◆ **PAGE TEXT**
· · · · ·

Speaker/comedian Andy Andrews defines it like this: “Self-discipline is the ability to make yourself do something you don’t necessarily want to do, to get a result you would really like to have.” So it is, in every sense of the word, an inside job. Nobody can do it for you or to you. Rather, it is a combination of commitment and hard work, often over a long period of time, to get where you want to go. It all starts with your ability control your thoughts and actions through discipline. This means managing your thoughts, your behavior, your personal habits, and your emotions. You must keep all of them in check. Does that make you into some kind of unfeeling robot? No, definitely not.

Your self-discipline starts when you learn how to create a personalized set of habits that will enable you to keep moving ahead when the going gets rough. Is it easy? No. If it were easy, everyone would be doing it and everyone would be ragingly successful. As you look around you, you are well aware that’s not happening.

Consider this contrast: in one month, 2,800 people searched the Internet for “self-discipline.” More than 200,000 searched for “fun.” So most people would rather have fun, that quick hit of instant gratification, than go through the lengthy and sometimes painful process of controlling their thoughts and actions and sticking to a job until it is complete. Because after all, isn’t it easier on a cold, dark morning to hit that snooze button and catch an extra hour of sleep that to roll out of bed, make a cup of coffee, and do some inspirational reading? The choice is yours.

· · · · ·

◆ **EXERCISE DATA**
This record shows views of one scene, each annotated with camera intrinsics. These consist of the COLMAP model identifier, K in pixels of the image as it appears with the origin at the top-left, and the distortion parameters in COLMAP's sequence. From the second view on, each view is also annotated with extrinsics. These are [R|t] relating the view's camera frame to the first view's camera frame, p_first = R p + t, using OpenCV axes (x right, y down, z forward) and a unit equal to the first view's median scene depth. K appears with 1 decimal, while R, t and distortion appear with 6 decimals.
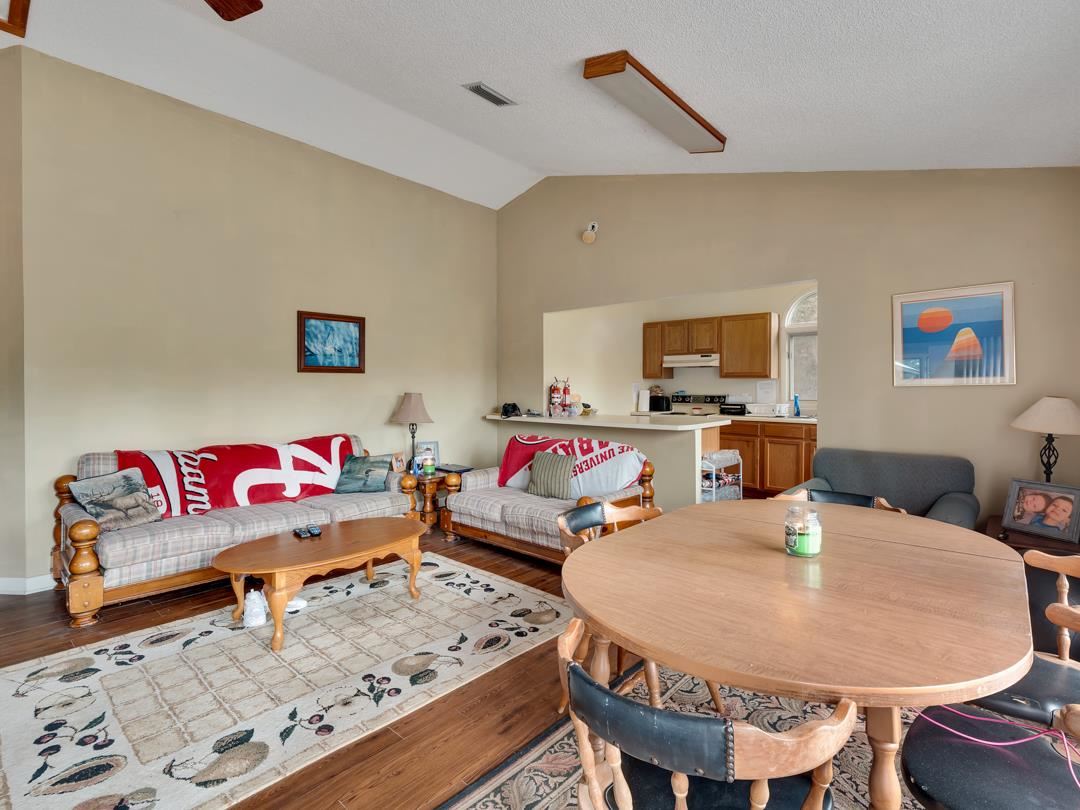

· · · · ·

◆ **TRY IT**
Write out the stretch of the self-discipline text from "Consider this contrast: in" through "choice is yours.", word for word.

◆ **ANSWER TO THIS PROBLEM**
Consider this contrast: in one month, 2,800 people searched the Internet for “self-discipline.” More than 200,000 searched for “fun.” So most people would rather have fun, that quick hit of instant gratification, than go through the lengthy and sometimes painful process of controlling their thoughts and actions and sticking to a job until it is complete. Because after all, isn’t it easier on a cold, dark morning to hit that snooze button and catch an extra hour of sleep that to roll out of bed, make a cup of coffee, and do some inspirational reading? The choice is yours.